**BRIEF**
Among the entries below, find the lines holding "hashExp" and copy them.

Collected data entries
+-------+

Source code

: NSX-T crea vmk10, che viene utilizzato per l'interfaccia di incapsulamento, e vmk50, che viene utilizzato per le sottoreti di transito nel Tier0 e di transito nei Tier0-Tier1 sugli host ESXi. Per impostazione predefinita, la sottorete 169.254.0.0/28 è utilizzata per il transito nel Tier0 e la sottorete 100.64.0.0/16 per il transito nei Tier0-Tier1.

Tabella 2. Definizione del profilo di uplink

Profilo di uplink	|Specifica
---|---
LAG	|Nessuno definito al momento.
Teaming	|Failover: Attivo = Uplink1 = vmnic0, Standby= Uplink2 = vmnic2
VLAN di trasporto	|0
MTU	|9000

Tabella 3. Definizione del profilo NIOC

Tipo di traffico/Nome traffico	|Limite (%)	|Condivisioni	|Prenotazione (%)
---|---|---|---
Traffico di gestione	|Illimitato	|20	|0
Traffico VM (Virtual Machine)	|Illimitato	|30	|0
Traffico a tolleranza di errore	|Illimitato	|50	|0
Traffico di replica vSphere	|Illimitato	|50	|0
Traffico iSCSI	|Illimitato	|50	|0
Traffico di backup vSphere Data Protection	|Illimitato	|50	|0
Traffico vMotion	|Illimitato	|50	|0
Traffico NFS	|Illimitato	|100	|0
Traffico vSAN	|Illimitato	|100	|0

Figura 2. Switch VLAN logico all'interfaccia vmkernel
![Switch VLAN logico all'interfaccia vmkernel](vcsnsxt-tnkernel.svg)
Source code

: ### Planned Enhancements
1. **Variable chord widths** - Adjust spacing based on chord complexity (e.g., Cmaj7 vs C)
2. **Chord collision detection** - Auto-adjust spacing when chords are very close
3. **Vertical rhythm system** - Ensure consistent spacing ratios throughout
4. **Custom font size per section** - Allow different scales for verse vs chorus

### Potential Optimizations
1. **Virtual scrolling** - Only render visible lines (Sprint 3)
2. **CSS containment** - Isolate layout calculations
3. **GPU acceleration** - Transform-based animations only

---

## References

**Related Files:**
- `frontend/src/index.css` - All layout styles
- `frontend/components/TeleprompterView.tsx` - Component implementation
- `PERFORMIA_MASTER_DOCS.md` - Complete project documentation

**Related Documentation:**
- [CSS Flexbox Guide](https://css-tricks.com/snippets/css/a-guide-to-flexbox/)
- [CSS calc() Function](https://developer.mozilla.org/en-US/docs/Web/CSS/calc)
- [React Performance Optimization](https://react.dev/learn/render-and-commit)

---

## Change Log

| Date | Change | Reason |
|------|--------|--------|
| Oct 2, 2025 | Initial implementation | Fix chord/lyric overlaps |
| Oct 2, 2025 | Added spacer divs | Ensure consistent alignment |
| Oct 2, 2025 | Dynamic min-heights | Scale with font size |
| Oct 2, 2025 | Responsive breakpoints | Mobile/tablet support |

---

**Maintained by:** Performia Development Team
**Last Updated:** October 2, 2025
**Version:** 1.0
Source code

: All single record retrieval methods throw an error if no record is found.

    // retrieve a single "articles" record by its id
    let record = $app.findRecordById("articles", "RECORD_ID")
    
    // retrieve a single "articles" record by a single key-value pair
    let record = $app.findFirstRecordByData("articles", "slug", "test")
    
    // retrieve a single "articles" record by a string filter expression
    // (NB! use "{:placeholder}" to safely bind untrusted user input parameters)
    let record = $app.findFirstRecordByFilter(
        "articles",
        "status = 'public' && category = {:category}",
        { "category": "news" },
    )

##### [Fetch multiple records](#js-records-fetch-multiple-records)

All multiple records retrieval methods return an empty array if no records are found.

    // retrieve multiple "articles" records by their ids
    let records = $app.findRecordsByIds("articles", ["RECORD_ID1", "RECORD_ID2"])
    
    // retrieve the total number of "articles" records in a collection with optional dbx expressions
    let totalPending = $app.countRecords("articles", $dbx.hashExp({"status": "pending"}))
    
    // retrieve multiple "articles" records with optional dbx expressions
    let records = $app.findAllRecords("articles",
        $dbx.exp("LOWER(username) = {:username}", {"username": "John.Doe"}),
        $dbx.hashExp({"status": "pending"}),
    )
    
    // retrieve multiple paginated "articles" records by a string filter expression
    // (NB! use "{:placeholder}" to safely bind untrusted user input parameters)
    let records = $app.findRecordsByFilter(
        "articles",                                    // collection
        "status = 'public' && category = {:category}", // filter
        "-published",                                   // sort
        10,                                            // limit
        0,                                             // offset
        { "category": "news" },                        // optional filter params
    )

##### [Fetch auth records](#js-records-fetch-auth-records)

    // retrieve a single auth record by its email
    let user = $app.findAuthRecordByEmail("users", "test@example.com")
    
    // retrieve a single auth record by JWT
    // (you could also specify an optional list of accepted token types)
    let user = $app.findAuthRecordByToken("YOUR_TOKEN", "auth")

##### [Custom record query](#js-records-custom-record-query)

+-------+

**ANSWER TO THIS EXERCISE**
    let totalPending = $app.countRecords("articles", $dbx.hashExp({"status": "pending"}))
        $dbx.hashExp({"status": "pending"}),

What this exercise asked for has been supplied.